Do you have difficult conversations with a partner, boss, or child? Here's how to change that.

     I bet all of you have shared your real feelings at times when you didn't get

the response you wanted.  If you said to your partner "I'm tired of you never 

helping me with the laundry," he or she will probably not be eager to start

putting dirty clothes in the hamper right then and there.

     You've probably noticed it feels better to do what someone asks you to do

when it's said in a conversational tone. How about "When I see dirty clothes

on the floor, I guess you've been tired. I'd love if you'd help out by putting them 

right then and there in the hamper instead.  OK?"

     When there's no blame or shame, going along with a request is easier to honor.

What if your boss says "You did it again. Turned in the report late! What's your

problem?" My guess is you may be cursing inside. Are you able and willing,

when you're both in a good space, to suggest to the boss that you'd prefer he or she

checked in with you ahead of time. If it's not complete, request the boss to ask,

matter-of-factly, what you need to finish it on time. It's not fun to feel pushed.

> **Task goal**:
Reproduce the passage on difficult conversations verbatim, everything from "putting dirty clothes" down to "easier to honor.".

Source data:
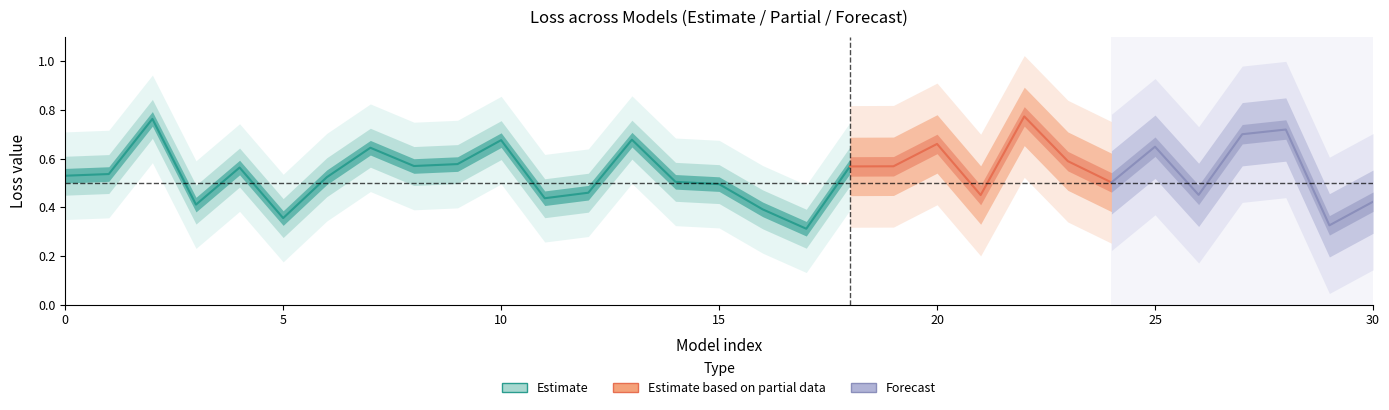

Is the value of loss at 21 greater than the value of accuracy at 2?

No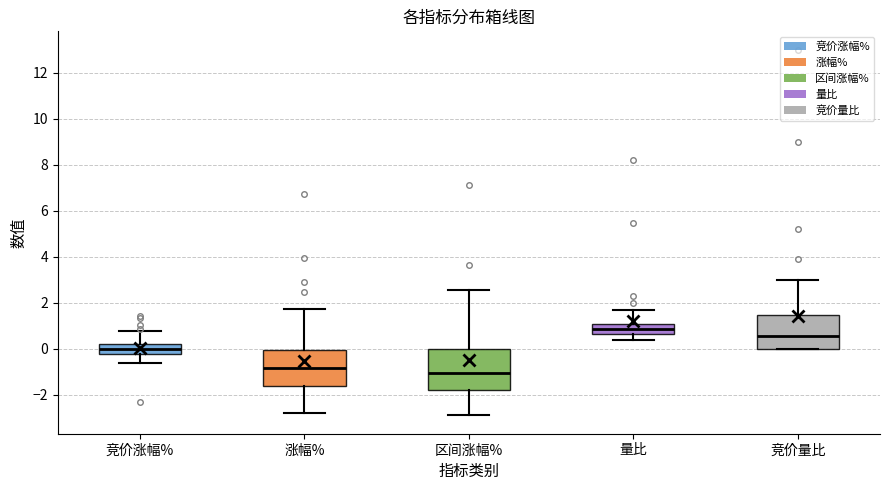

Where is the lower edge of the box for 竞价量比 on the y-axis? The values are not printed on the chart, so give them approximately, as read against the axis.

0.0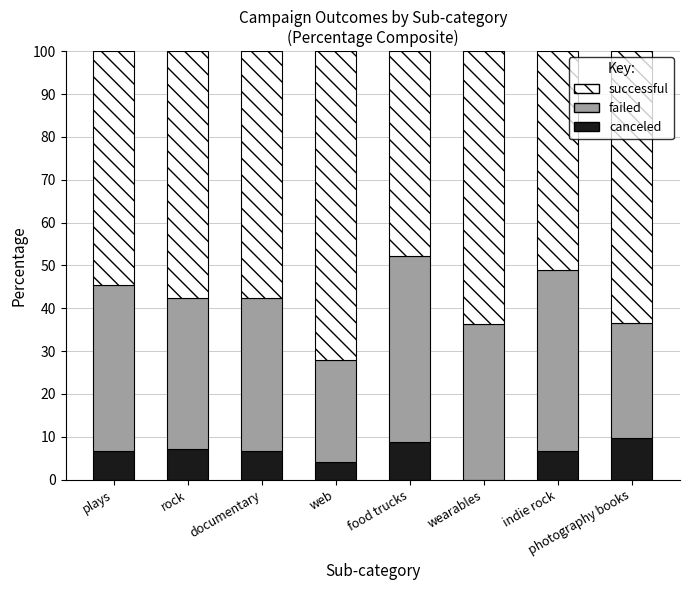

What is the maximum value for canceled?

9.8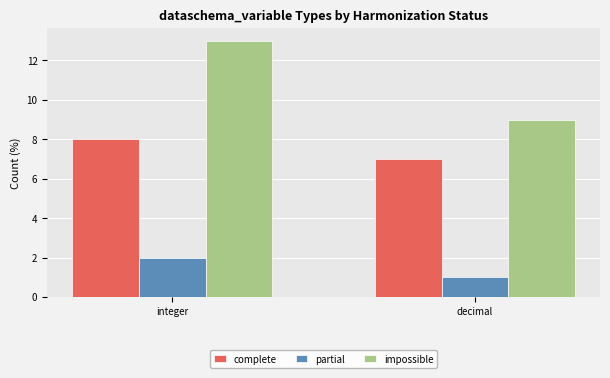

At decimal, list the series in order from smallest to largest.

partial, complete, impossible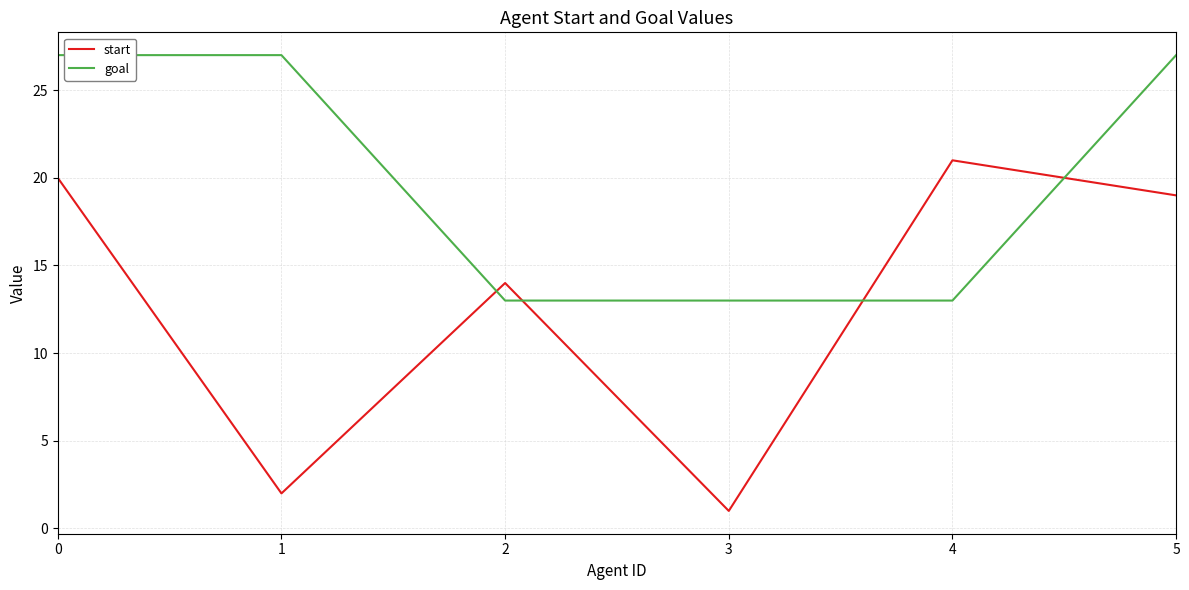

Which series ends up on top after the final intersection of start and goal?

goal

> **Your solution**:
putting dirty clothes in the hamper right then and there.

     You've probably noticed it feels better to do what someone asks you to do

when it's said in a conversational tone. How about "When I see dirty clothes

on the floor, I guess you've been tired. I'd love if you'd help out by putting them 

right then and there in the hamper instead.  OK?"

     When there's no blame or shame, going along with a request is easier to honor.